== EXERCISE DESCRIPTION ==
Reproduce the stretch of the listing below that runs from the line containing "Kontaktformular" through the line containing "Tanúsítvány: OEKO-TEX – Biztonságos, káros an", with both of those lines included. Leave out the pictures.

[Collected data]
=== Section Start ===

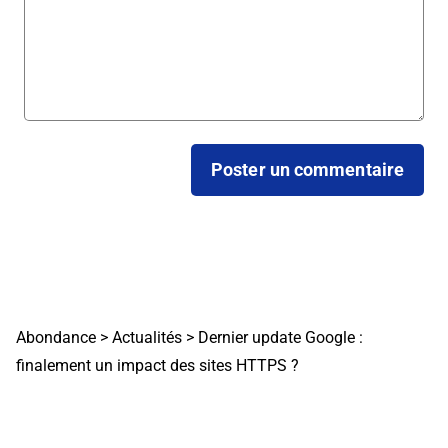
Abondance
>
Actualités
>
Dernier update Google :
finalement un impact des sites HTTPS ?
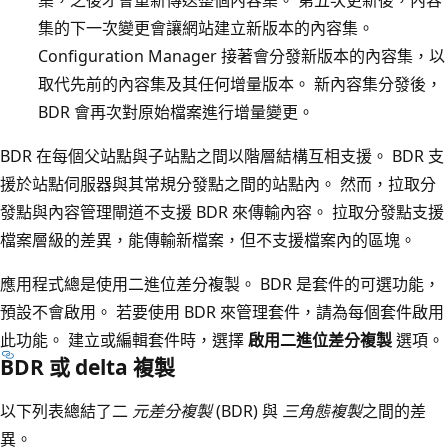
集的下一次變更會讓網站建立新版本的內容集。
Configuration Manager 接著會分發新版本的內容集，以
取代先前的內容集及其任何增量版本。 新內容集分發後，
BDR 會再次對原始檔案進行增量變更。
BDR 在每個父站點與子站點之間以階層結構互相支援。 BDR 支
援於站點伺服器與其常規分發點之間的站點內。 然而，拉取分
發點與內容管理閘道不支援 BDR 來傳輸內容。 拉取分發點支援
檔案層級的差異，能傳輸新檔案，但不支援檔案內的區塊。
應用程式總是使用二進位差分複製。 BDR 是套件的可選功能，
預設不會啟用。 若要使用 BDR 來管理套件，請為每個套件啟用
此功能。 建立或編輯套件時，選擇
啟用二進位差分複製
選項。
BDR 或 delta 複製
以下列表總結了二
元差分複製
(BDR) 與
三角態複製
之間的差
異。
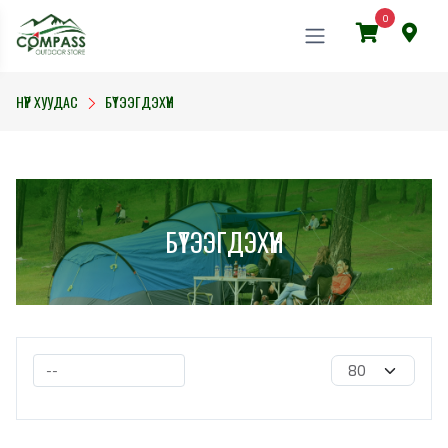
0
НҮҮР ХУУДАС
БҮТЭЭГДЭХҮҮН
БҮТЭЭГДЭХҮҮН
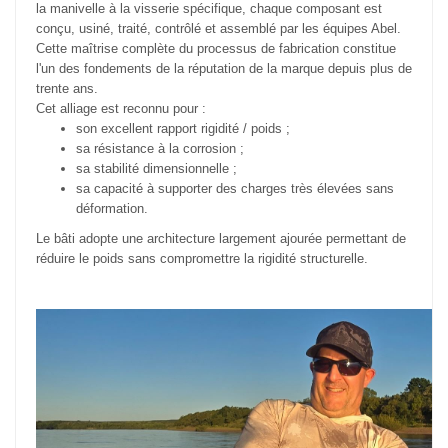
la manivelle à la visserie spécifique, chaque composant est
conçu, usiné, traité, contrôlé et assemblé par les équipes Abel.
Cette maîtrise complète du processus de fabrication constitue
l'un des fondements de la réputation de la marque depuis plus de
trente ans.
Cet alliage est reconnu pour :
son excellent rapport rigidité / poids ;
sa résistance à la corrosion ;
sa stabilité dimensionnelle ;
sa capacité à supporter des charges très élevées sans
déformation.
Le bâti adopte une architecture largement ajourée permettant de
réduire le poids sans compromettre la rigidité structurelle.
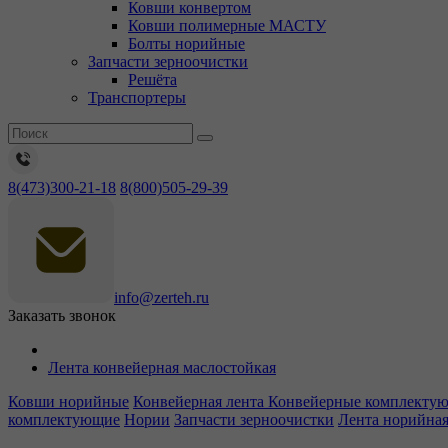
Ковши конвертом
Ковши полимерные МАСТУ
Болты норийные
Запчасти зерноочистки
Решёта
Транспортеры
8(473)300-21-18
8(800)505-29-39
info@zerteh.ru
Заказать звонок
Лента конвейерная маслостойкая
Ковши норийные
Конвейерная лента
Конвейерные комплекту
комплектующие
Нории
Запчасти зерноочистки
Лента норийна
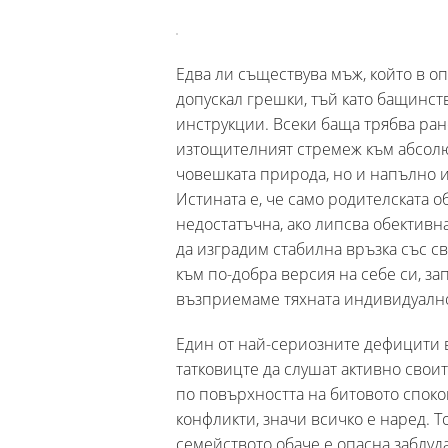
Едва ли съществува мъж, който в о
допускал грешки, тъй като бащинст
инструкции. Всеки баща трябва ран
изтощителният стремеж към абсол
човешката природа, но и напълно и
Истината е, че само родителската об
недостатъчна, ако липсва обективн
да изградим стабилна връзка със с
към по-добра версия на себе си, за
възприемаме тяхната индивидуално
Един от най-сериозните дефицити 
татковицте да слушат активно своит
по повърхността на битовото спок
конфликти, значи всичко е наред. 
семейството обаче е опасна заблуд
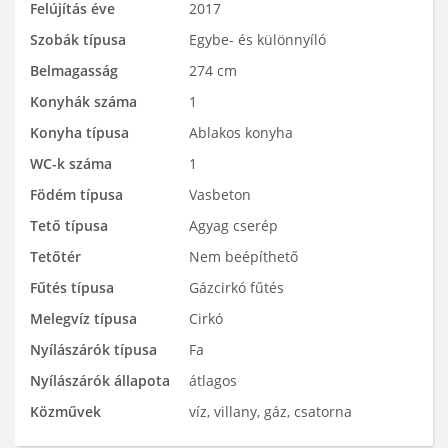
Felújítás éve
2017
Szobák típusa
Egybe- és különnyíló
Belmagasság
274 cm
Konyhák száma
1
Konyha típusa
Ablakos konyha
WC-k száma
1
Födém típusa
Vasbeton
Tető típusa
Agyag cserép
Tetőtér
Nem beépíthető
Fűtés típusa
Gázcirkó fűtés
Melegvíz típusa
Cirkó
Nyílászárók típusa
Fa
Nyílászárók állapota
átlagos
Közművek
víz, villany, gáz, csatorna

=== Section End ===
=== Section Start ===

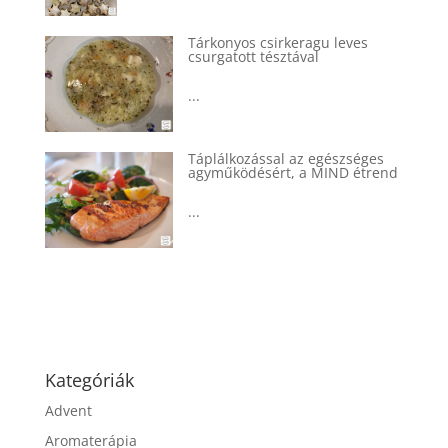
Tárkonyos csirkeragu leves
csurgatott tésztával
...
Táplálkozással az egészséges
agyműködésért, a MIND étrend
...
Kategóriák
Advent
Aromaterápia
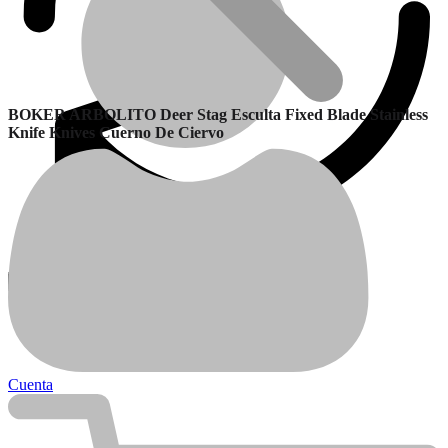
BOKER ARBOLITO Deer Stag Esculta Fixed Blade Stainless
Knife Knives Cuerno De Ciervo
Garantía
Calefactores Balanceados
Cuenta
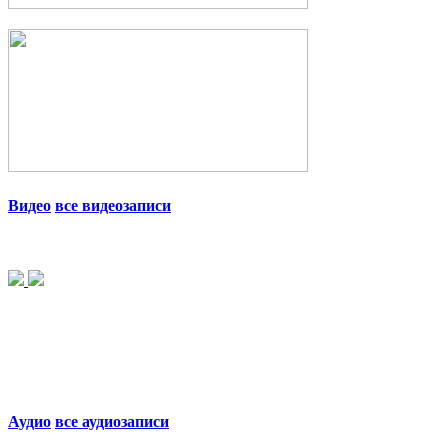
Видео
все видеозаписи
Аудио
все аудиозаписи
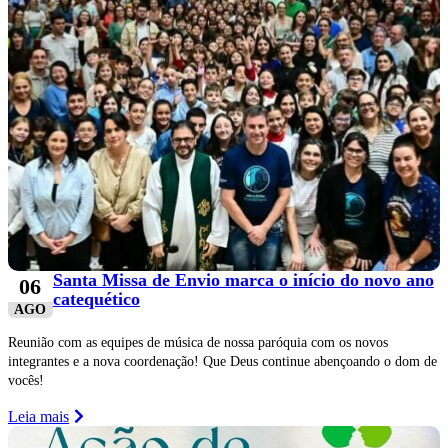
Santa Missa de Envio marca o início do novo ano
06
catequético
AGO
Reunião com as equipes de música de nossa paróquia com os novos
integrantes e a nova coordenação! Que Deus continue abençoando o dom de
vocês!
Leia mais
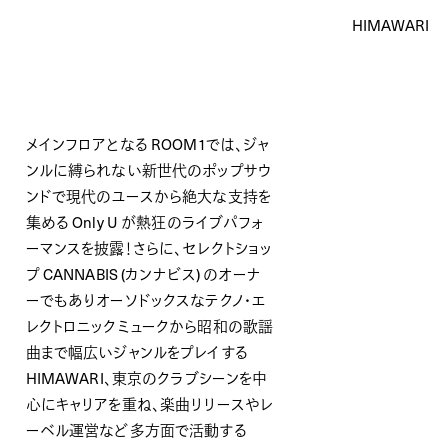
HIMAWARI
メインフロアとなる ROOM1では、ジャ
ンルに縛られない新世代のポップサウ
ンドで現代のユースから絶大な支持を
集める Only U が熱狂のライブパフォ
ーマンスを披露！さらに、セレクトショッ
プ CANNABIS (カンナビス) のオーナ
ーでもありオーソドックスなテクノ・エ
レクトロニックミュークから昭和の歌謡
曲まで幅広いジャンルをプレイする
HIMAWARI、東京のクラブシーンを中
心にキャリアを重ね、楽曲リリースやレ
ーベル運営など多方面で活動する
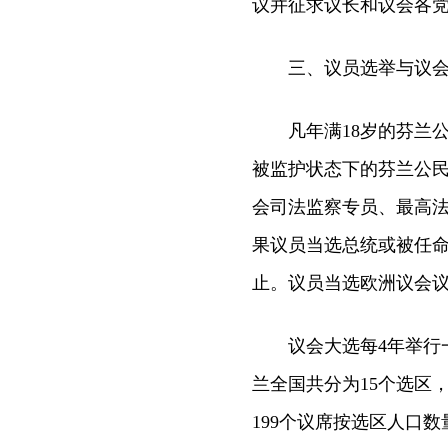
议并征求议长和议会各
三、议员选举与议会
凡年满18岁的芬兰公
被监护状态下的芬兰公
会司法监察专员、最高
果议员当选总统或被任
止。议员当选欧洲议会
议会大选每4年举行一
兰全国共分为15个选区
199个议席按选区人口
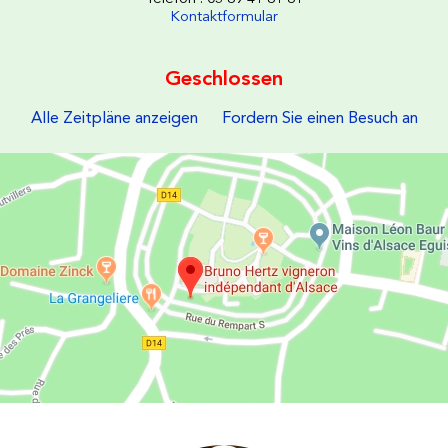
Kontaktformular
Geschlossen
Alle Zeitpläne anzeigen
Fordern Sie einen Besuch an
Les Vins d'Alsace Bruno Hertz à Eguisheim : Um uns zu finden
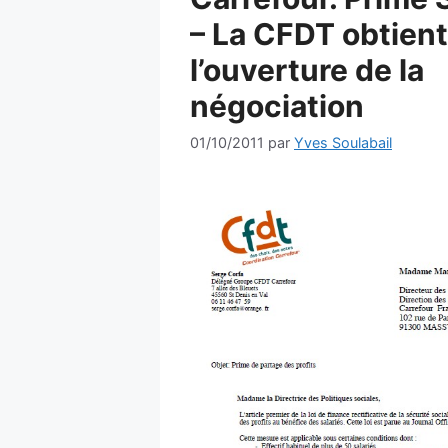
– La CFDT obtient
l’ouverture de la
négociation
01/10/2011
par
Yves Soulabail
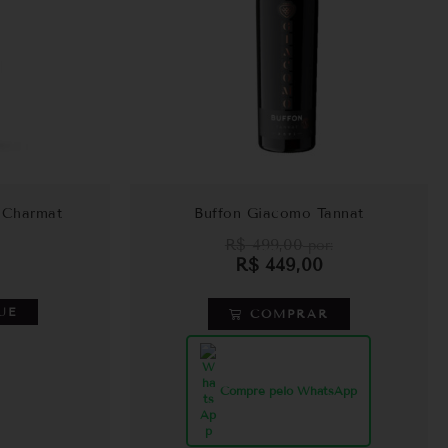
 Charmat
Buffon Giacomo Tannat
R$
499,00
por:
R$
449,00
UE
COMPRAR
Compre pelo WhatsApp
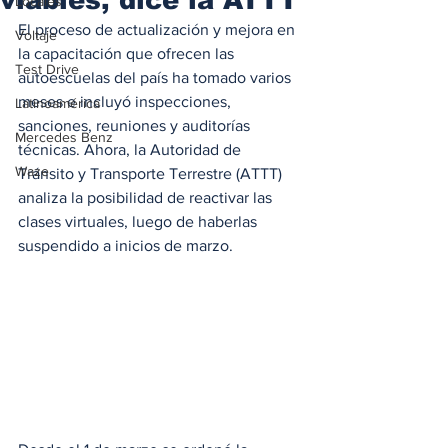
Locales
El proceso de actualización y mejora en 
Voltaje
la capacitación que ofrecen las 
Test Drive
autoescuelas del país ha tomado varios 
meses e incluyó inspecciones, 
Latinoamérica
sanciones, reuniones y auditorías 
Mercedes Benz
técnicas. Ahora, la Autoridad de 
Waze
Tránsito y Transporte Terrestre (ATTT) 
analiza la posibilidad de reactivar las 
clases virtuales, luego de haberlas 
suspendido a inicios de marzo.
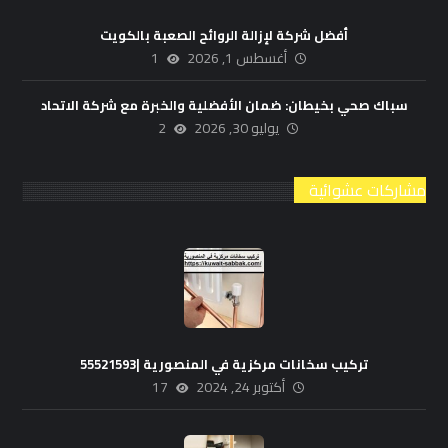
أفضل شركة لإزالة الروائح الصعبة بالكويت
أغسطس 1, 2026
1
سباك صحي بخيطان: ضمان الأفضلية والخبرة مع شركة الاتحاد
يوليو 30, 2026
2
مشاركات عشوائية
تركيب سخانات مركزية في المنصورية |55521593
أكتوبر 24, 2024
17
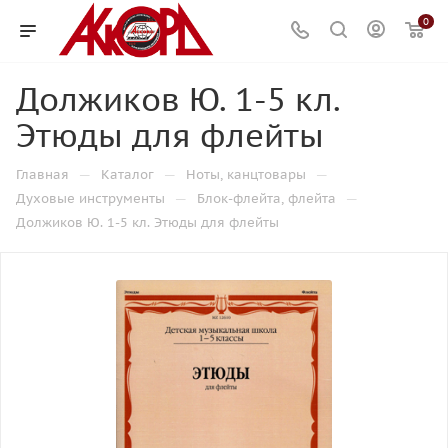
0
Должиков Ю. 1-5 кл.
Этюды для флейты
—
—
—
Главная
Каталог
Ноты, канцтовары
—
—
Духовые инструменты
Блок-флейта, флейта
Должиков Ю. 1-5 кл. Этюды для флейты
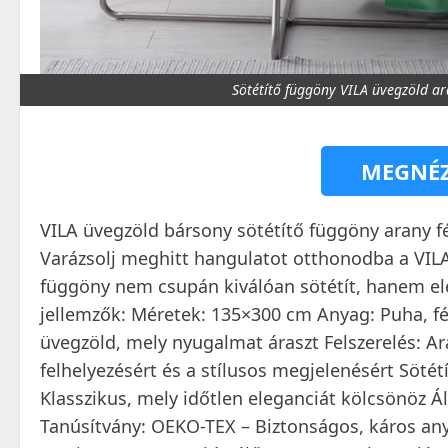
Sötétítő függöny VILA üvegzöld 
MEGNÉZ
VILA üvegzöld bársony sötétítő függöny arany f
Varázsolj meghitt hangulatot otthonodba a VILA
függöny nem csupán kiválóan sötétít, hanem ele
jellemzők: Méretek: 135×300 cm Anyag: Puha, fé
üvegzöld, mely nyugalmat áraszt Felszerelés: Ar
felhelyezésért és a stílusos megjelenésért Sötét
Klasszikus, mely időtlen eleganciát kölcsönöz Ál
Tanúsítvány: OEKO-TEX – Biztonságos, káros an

=== Section End ===
=== Section Start ===

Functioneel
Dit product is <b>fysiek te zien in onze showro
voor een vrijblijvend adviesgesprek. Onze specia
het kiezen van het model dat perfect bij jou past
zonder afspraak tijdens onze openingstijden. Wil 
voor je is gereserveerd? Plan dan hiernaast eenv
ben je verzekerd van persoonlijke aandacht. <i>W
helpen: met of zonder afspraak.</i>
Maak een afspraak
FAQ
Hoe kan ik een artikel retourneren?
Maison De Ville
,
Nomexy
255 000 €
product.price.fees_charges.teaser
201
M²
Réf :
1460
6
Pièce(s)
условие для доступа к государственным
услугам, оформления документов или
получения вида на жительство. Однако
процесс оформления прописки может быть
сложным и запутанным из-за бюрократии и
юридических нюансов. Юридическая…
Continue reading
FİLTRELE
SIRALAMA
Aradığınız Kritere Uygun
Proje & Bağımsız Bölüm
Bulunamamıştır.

=== Section End ===

== ANSWER SPACE ==
Kontaktformular
Geschlossen
Alle Zeitpläne anzeigen
Fordern Sie einen Besuch an
Les Vins d'Alsace Bruno Hertz à Eguisheim : Um uns zu finden
– La CFDT obtient
l’ouverture de la
négociation
01/10/2011
par
Yves Soulabail
 Charmat
Buffon Giacomo Tannat
R$
499,00
por:
R$
449,00
UE
COMPRAR
Compre pelo WhatsApp
Locales
El proceso de actualización y mejora en 
Voltaje
la capacitación que ofrecen las 
Test Drive
autoescuelas del país ha tomado varios 
meses e incluyó inspecciones, 
Latinoamérica
sanciones, reuniones y auditorías 
Mercedes Benz
técnicas. Ahora, la Autoridad de 
Waze
Tránsito y Transporte Terrestre (ATTT) 
analiza la posibilidad de reactivar las 
clases virtuales, luego de haberlas 
suspendido a inicios de marzo.
أفضل شركة لإزالة الروائح الصعبة بالكويت
أغسطس 1, 2026
1
سباك صحي بخيطان: ضمان الأفضلية والخبرة مع شركة الاتحاد
يوليو 30, 2026
2
مشاركات عشوائية
تركيب سخانات مركزية في المنصورية |55521593
أكتوبر 24, 2024
17
0
Должиков Ю. 1-5 кл.
Этюды для флейты
—
—
—
Главная
Каталог
Ноты, канцтовары
—
—
Духовые инструменты
Блок-флейта, флейта
Должиков Ю. 1-5 кл. Этюды для флейты
Sötétítő függöny VILA üvegzöld 
MEGNÉZ
VILA üvegzöld bársony sötétítő függöny arany f
Varázsolj meghitt hangulatot otthonodba a VILA
függöny nem csupán kiválóan sötétít, hanem ele
jellemzők: Méretek: 135×300 cm Anyag: Puha, fé
üvegzöld, mely nyugalmat áraszt Felszerelés: Ar
felhelyezésért és a stílusos megjelenésért Sötét
Klasszikus, mely időtlen eleganciát kölcsönöz Ál
Tanúsítvány: OEKO-TEX – Biztonságos, káros an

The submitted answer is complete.